08 de julho de 2026
Geral

2010 será o ano da doutrina espírita

Adilson Camargo
| Tempo de leitura: 4 min

A exposição da doutrina espírita, em geral, e de Chico Xavier, em particular, por causa do centenário de seu nascimento, irá transformar 2010 no ano do espiritismo. É nisso que acreditam seus adeptos. Além de eventos locais, como o encontro em homenagem aos 100 anos de Chico Xavier, que será realizado na Instituição Toledo de Ensino, no dia 11 de abril, e deverá reunir cerca de 2 mil pessoas, outros de repercussão nacional estão programados para este ano.

Dentre eles, dois deverão ter um destaque maior. Trata-se do longa-metragem “Chico Xavier – O filme”, que será lançado no dia 2 de abril, data de seu nascimento. Dirigido pelo cineasta Daniel Filho, o filme promete lotar os cinemas e apresentar ao público a história do garoto pobre de Pedro Leopoldo, interior de Minas Gerais, que perde a mãe aos 5 anos e, ainda na infância, começa a ver espíritos, e ganha projeção nacional ao psicografar mensagens de pessoas que já morreram.

Assim, lança mais de 400 livros, que alcançam a marca de 50 milhões de exemplares vendidos, mas não fica com um centavo do dinheiro arrecadado. Tudo é doado para instituições de caridade.

O filme é uma adaptação para o cinema do livro “As Vidas de Chico Xavier”, de Marcel Souto Maior. Entre os atores estão Nelson Xavier, Ângelo Antônio, Tony Ramos, Christiane Torloni, Giulia Gam, Letícia Sabatella, Pedro Paulo Rangel e Giovanna Antonelli, entre outros famosos.

Também no mês de abril deverá estrear na Rede Globo a novela “Entre Dois Amores”, de Elizabeth Jhin, que tem como tema o espiritismo.

Segundo o presidente da União das Sociedades Espíritas (USE) de Bauru, Edgar Miguel, a repercussão que esses lançamentos terão na sociedade já foi tema de discussão interna e ele garante que os centros estão preparados para atender a um possível aumento na demanda de adeptos. “Com certeza, estamos preparados para isso. Há espaço para crescimento dentro da estrutura que temos hoje”, afirma.

Edgar informa que existem em Bauru 23 casas espíritas ligadas à USE. Ele não sabe dizer quantos adeptos da doutrina residem na cidade, mas frisa que, por ano, as duas livrarias da USE vendem cerca de 50 mil livros. A frequência nas reuniões do Centro Espírita Amor e Caridade, segundo ele, gira em torno de 4 mil a 5 mil pessoas.

A exposição que Chico Xavier e, consequentemente, o espiritismo terá neste ano é comemorado também pelo professor de história Leopoldo Zanardi. Segundo ele, a humildade, o amor ao próximo e a humanidade do médium mineiro é algo que precisa ser ressaltado e colocado à disposição do público para que todos saibam quem foi Chico Xavier e conheçam o exemplo de vida que ele deixou.

O professor prevê que o centenário dará tanta visibilidade ao espiritismo quanto a participação de Chico Xavier ao programa “Pinga-Fogo”, da TV Tupi, em 1971, que registrou uma das maiores audiências da TV brasileira, com 75% dos aparelhos ligados na entrevista.

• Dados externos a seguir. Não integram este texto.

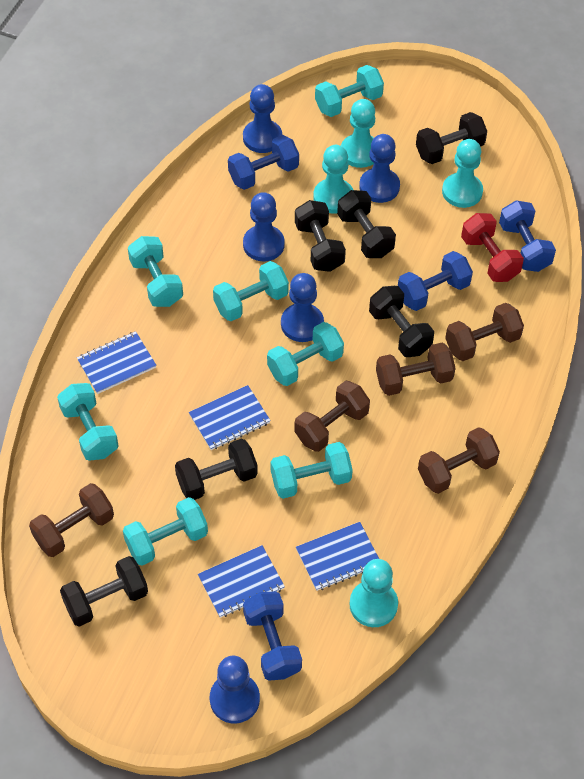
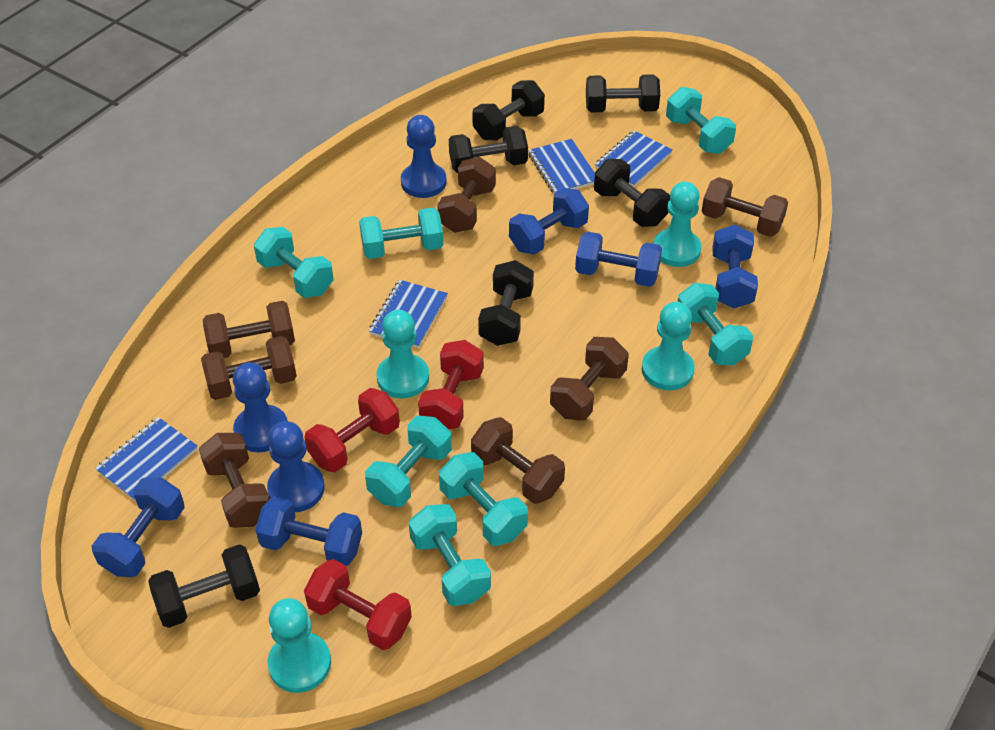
blue dumbbell: [228,135,299,190] [243,591,302,681] [398,251,473,311] [499,200,556,272] = 4 -> [92,477,185,577] [255,496,362,566] [509,188,589,255] [575,232,662,287] [712,224,758,308] = 5
blue pawn: [210,656,260,723] [243,84,282,153] [243,192,285,261] [281,273,324,342] [359,134,400,203] = 5 -> [233,362,288,452] [267,421,325,512] [401,115,447,198] = 3
brown dumbbell: [29,483,114,557] [294,381,370,452] [376,343,456,396] [418,427,500,494] [445,303,524,361] = 5 -> [199,433,270,528] [201,336,297,400] [203,301,295,358] [437,157,496,233] [471,417,565,504] [550,337,629,421] [702,177,788,237] = 7
red dumbbell: [461,213,524,282] = 1 -> [304,388,400,472] [304,559,412,650] [418,340,484,429] = 3

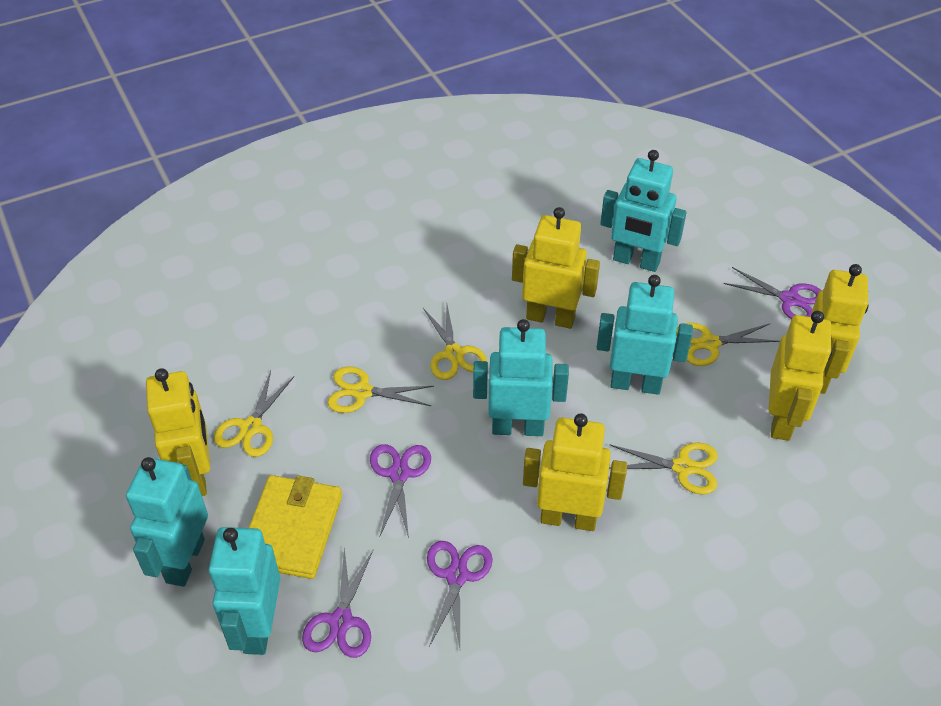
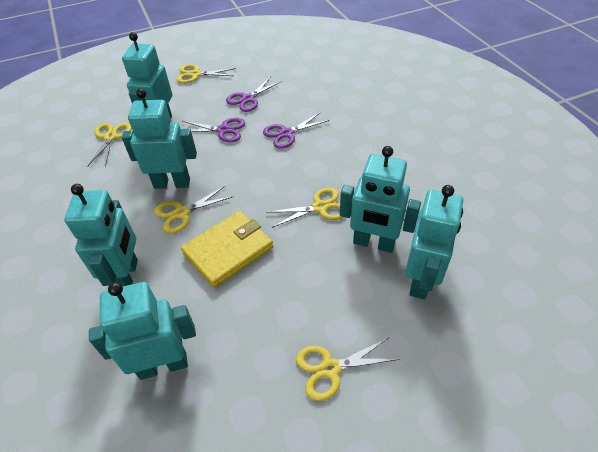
purple scissors: [302,547,373,658] [370,444,431,538] [427,541,493,648] [723,267,821,319] = 4 -> [183,118,245,142] [226,77,282,112] [263,113,330,149] = 3
turquoise robot: [126,457,208,587] [209,527,280,655] [473,319,569,436] [596,275,693,395] [600,150,687,272] = 5 -> [64,184,138,287] [89,282,196,380] [122,32,172,118] [122,88,197,189] [340,146,421,253] [405,185,463,299] = 6
yellow robot: [146,368,210,496] [512,207,600,329] [523,413,627,531] [769,311,832,441] [810,264,868,394] = 5 -> none = 0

Leopoldo, um grande estudioso da vida e obra de Chico, esteve com ele em 1984, quando da passagem pelo Centro Espírita União, em São Paulo. O professor falou rapidamente com Chico, enquanto o mesmo autografava um livro. Leopoldo ficou cerca de um minuto diante dele. Foi tempo suficiente para notar que havia uma aura diferente em torno daquele homem. “Dava para perceber que era alguém diferenciado”, relata.

Segundo ele, Chico foi um divisor de águas dentro do espiritismo. “Não sei se teremos outro Chico Xavier, mas sempre teremos líderes que darão continuidade ao trabalho iniciado por ele”, afirma.

Leopoldo foi um dos colaboradores de Jhon Harley Madureira Marques, que escreveu um livro ressaltando o aspecto humano de Chico, que será lançado em julho próximo. O professor de Bauru recebeu uma cópia do livro para as devidas correções e observações. Feito o trabalho, encaminhou a cópia de volta para o autor.

Mário Rodrigues da Silva, que hoje está com 91 anos, também esteve frente a frente com Chico Xavier. Ele não lembra o ano em que isso ocorreu, mas não esquece a alegria que sentiu ao estar diante de uma das maiores expressões do espiritismo mundial.

“Ele foi uma pessoa extraordinária. Sempre alegre, simples, atencioso. Como eu era novo, queria comprovar (essas qualidades) de perto. Por isso, fui visitá-lo”, conta.